Shown here is an imported drill-attachable sheet metal nibbler attachment. It’s used for taking small bites of metal to create custom cut-outs or cut lines.
We’ll talk about the nibbler another time – maybe I’ll buy one for testing – but what I wanted to talk about today is a retailer so bad I couldn’t keep it to myself.
Someone with the most American name you can imagine wrote in with an IP address tracing to Singapore:
By way of introduction, ****** is an online retail store focusing on home and home-improvement related products, with a sizeable social media presence. You can check out our Facebook page at: ******
We have recently launched our own ****** Multipurpose Nibbler, and have received a number of positive comments so far. We would therefore love to work with you to explore new advertisement/review opportunities to further market the product. You can visit our webpage at: ******
We would appreciate if you could advise the advertisement avenues possible for us, and the corresponding fees involved.
Thank you and look forward to hear from you soon.
I redacted the retailer’s name because I don’t want to send anyone their way.
Everything about the email smelled funny, but for giggles I decided to take a quick look. I went to their website and was met with a popup for an email list subscribe, a countdown timer, and an inventory counter.
There are periodic popups at the bottom that tell you so-and-so from somewhere-USA just bought one.
First Offense: The Price
It’s “on sale” for $39.95 USD, with a slashed price of $67.00 USD. Amazon sellers have it at $30 or less!!

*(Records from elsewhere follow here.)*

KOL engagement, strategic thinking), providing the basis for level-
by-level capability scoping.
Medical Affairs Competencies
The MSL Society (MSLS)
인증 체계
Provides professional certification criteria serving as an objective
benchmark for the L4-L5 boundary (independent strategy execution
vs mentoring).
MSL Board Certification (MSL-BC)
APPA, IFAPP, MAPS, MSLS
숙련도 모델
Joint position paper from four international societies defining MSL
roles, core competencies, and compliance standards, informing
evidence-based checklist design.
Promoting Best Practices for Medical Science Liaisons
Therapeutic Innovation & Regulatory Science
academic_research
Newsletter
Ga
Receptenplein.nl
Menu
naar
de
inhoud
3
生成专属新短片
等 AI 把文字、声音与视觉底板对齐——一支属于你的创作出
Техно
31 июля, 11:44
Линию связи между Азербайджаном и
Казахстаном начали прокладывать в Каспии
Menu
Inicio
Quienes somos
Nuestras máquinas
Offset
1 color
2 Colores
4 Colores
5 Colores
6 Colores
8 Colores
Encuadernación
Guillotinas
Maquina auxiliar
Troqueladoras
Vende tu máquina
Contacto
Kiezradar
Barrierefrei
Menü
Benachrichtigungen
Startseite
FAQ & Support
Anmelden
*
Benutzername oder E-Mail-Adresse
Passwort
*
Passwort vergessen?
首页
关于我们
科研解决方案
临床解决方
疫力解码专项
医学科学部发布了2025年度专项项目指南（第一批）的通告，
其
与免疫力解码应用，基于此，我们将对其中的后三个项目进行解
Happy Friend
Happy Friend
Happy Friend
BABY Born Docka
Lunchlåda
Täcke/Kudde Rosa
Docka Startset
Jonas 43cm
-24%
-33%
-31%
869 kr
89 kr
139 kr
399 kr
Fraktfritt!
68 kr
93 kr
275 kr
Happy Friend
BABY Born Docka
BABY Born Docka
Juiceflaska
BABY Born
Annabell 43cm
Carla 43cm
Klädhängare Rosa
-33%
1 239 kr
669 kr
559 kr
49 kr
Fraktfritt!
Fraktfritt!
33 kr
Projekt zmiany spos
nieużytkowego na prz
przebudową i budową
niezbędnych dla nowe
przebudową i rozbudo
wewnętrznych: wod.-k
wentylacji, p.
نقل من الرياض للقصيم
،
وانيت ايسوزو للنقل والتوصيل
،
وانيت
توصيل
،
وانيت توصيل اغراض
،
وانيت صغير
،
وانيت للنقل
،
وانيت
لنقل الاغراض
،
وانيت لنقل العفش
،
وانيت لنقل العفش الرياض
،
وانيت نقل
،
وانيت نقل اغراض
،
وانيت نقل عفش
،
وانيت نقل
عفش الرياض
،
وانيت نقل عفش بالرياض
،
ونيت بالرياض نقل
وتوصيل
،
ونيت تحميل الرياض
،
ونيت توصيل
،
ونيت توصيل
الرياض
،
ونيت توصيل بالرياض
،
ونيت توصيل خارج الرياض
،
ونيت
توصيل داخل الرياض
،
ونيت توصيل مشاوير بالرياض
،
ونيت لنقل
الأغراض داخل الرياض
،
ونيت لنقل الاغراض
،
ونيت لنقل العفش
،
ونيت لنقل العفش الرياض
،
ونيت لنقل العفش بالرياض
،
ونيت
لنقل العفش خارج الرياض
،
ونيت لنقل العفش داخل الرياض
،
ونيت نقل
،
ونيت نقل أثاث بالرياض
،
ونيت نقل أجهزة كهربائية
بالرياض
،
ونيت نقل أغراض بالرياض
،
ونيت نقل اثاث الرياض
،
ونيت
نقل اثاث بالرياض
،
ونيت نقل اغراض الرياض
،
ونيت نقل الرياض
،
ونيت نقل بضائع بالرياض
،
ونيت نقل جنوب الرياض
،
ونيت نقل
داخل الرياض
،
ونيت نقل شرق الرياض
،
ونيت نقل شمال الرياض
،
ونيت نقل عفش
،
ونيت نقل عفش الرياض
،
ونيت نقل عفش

Second Offense: Misleading Me
I don’t like being lied to or misled. “We have recently launched our own…” Yea… no.
They’re using most if not all of the same photos that I’m seeing on Amazon.
Third Offense: Bogus Countdown
The countdown resets itself. It starts at around 1 hour and 10 minutes, and then resets itself at some point. I can’t find a repeatable stop point. There’s been around an hour countdown since yesterday.
Fourth Offense: Bogus Inventory
It starts by saying “Hurry! Only 12 left in stock.” And then it ticks down to there only being 5 left. Clear your cookies and it’ll start at 12 again.
Fifth Bogus Clue: Fake Social Clout
This retailer, which a Whois search says launched their website in November 2016, has over 16,000 likes and over 16,000 followers on Facebook. But there’s no activity, and they have 0 likes in the past week.
The posted a Facebook product promo video earlier this week, and Facebook says it has 854K views, 10K likes, 1.2K comments, 6.7K shares. Looking at the first bunch of comments, it’s “people” just tagging each other.
I know that lots of people, brands, bloggers, reviewers, and retailers buy social media likes and followers, but I don’t think I can ever accept it. It’s a dirty practice.
Sixth Bogus Clue: No Phone Number
The first sign of a scammy retailer or seller is that there’s no phone number or address on their website. If you’re selling something to the public, you should have a way for customers to contact you, other than “[email protected]”
Oh look, the countdown went from 40 minutes and change back to an hour and 10 minutes and some seconds.
They are also selling import-brand automatic wire strippers, for $30. Amazon has them for $13-15.
The first clue I had was to search on Amazon for comparative pricing, as the product looked vaguely familiar to me. After that, the other clues became apparent.
If they just launched this new product, why have countdown sales?
How many online shoppers could fall in their trap and be misled into making a purchase? If you don’t know what to look out for, it could look like a good deal.
This was just so astoundingly bad that I had to share.
In the past 5 minutes, their promo video’s viewcount went up from 854K to 865,223. No, 865,313.
Always do your due diligence when encountering new retailers.
So let me ask you this – what could have made this retailer/reseller even worse?